Wednesday, February 22

unexplained symptoms

This is a summary of how my body is betraying my brain. And I.
It all started some time after I met him.
Nothing was amiss, no symptom was apparent, but then out of nowhere, my body started a riot.
The organs of my body are making an alliance with one another, and dearest brain is not invited.
“Let’s  make this hooman confused!” is their war-cry.
My insides melt when I catch a glimpse of him. Melt. This is not one of those trashy romance novels. What the fuck, internal organs?
My stomach is no better. It turns into a factory to create uneasy butterflies, flapping their wings around inside my guts as if they are tripping on narcotics.
And don’t get me started with my heart. Its erratic beat is making me unfocused. It’s making my skin shiver. Nevermind the fact that my insides are boiling.
If veins are highway for the running blood, the ones behind my cheeks must be suffering a traffic jam, because all the blood go there.

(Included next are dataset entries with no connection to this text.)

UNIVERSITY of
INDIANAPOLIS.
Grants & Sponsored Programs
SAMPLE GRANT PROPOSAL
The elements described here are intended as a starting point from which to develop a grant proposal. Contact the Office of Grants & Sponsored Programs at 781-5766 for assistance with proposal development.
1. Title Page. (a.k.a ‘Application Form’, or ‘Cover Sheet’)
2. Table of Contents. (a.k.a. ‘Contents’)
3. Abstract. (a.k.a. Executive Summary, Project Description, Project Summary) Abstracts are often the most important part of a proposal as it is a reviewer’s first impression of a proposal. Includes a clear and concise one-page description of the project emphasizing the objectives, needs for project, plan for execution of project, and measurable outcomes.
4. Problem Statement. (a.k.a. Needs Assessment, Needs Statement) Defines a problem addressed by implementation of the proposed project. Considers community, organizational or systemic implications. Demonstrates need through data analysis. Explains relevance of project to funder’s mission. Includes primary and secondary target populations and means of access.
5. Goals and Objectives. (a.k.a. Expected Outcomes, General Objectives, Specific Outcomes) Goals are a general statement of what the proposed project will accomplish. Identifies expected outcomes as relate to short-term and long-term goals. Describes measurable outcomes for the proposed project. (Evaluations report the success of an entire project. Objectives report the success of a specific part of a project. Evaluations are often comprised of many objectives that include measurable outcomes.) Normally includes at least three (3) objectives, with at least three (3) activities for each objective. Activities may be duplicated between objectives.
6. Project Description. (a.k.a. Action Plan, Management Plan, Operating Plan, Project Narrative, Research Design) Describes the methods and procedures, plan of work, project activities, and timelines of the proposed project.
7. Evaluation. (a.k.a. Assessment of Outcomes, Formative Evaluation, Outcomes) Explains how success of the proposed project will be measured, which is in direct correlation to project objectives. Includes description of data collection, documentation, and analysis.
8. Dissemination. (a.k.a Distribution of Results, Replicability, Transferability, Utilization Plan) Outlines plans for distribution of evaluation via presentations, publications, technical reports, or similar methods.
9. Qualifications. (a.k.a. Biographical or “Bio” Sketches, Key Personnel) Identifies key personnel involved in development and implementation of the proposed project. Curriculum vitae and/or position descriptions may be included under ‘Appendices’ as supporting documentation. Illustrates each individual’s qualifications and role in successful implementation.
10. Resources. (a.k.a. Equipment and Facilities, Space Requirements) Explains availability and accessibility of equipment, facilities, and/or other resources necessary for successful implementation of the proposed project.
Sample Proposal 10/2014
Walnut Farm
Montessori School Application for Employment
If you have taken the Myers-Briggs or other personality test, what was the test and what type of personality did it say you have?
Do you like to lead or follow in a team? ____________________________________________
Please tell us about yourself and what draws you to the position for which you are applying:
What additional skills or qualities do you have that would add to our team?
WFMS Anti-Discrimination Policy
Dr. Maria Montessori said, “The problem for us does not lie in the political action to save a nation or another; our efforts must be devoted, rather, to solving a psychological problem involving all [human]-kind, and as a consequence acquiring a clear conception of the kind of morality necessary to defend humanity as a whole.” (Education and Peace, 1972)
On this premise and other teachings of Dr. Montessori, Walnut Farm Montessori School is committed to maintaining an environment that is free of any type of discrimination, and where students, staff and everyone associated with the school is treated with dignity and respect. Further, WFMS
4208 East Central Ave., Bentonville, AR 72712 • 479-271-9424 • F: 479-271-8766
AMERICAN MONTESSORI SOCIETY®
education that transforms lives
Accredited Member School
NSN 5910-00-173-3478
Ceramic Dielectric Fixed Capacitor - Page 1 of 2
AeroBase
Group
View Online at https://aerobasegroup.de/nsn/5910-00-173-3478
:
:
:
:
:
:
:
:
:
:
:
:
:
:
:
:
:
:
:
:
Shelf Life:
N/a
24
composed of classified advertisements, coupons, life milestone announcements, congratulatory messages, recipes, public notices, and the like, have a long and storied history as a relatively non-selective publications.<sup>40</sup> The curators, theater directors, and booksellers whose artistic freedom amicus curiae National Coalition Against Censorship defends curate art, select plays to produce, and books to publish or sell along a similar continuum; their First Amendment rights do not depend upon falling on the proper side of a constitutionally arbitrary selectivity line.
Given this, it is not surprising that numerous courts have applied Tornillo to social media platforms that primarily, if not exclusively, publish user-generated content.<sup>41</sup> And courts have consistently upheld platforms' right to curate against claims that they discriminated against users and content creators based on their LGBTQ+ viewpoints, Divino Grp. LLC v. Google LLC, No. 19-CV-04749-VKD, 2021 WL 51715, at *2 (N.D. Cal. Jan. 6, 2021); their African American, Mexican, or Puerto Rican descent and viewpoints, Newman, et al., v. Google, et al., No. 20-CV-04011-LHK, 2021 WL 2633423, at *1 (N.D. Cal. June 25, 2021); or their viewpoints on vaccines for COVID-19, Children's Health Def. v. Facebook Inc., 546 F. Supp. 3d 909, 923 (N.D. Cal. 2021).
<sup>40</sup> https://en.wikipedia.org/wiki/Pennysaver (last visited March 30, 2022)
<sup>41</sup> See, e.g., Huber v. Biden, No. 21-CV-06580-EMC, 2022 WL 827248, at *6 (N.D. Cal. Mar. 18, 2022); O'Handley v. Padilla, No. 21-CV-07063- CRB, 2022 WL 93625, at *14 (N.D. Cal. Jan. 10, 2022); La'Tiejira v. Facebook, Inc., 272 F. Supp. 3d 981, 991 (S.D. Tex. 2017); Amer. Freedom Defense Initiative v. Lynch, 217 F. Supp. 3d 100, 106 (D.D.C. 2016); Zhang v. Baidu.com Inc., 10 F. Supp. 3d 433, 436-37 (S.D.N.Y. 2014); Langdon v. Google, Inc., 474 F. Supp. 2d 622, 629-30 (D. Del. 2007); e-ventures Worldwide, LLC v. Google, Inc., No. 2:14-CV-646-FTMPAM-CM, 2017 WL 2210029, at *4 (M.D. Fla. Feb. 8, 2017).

Meanwhile, the brain is working hard to explain this situation.
There must be a logical reason behind this batshit craziness.
Something must have happened to me. Something scientific. Not a lame notion like love or infatuation.
Meh, those hopeless romantics.
Maybe a spider had bitten me, causing a neural disturbance which results in those butterflies-like feeling.
Maybe I have an allergic reaction which causes my heart to beat faster.
It surely has nothing to do with his smile.
Or the way he knows a lot about a lot.
Or the way his eyes light up when he talks about a newly-released game.
Nuh-uh. Not happening.

Days pass. And some more days. Then turn into weeks. And some more weeks.
Still no answer.
Apparently the logical brain that I’ve always been proud of is not that reliable.